Monoidal ring and coring structures obtained from wreaths and cowreaths

TL;DR

This paper explores how wreaths and cowreaths in a monoidal category give rise to algebraic structures like rings and corings on modules, unifying various constructions such as smash products.

Contribution

It establishes a categorical framework linking wreaths and cowreaths to (co)ring structures on modules, generalizing existing algebraic constructions.

Findings

Wreaths correspond to ring structures on modules.

Cowreaths correspond to coring structures on modules.
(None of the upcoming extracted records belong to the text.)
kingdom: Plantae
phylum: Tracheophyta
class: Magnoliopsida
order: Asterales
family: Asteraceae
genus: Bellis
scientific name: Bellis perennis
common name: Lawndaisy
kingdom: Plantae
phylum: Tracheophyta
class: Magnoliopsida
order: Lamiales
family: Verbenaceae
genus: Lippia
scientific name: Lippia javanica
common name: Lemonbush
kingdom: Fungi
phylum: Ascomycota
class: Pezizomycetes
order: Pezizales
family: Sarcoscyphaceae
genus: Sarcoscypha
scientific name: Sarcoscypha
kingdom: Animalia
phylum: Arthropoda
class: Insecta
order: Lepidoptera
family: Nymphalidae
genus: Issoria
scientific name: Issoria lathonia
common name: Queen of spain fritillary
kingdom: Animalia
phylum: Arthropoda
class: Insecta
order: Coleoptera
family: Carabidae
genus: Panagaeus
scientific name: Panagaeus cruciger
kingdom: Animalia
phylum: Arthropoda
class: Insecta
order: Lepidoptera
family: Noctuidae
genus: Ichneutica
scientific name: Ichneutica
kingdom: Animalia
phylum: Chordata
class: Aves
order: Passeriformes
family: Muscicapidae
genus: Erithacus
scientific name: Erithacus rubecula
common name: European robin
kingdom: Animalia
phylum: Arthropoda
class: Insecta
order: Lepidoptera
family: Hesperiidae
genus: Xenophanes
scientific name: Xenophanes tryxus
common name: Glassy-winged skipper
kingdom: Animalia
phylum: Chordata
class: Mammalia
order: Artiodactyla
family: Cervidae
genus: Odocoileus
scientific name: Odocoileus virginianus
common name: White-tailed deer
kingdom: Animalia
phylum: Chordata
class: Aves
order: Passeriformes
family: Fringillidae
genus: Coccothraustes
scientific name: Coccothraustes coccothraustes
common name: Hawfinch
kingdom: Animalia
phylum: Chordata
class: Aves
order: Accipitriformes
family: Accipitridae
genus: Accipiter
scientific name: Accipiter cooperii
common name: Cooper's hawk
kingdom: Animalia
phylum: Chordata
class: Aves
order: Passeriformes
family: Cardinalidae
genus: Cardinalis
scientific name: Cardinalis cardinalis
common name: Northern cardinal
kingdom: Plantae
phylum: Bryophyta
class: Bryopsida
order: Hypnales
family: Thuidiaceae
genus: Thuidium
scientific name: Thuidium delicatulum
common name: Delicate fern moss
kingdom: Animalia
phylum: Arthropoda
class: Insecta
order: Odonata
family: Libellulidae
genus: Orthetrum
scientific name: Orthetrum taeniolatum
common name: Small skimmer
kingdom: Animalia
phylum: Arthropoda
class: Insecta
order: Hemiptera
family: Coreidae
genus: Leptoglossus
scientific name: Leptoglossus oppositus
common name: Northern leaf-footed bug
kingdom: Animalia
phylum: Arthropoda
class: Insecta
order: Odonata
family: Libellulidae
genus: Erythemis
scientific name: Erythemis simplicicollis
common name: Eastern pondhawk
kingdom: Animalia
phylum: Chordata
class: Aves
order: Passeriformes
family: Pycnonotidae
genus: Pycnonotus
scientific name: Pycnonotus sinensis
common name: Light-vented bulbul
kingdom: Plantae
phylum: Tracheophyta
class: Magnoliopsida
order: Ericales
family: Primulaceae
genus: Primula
Several known smash product constructions are special cases of this framework.

Abstract

Let $A$ be an algebra in a monoidal category $\Cc$, and let $X$ be an object in $\Cc$. We study $A$-(co)ring structures on the left $A$-module $A\ot X$. These correspond to (co)algebra structures in $EM(\Cc)(A)$, the Eilenberg-Moore category associated to $\Cc$ and $A$. The ring structures are in bijective correspondence to wreaths in $\Cc$, and their category of representations is the category of representations over the induced wreath product. The coring structures are in bijective correspondence to cowreaths in $\Cc$, and their category of corepresentations is the category of generalized entwined modules. We present several examples coming from (co)actions of Hopf algebras and their generalizations. Various notions of smash products that have appeared in the literature appear as special cases of our construction.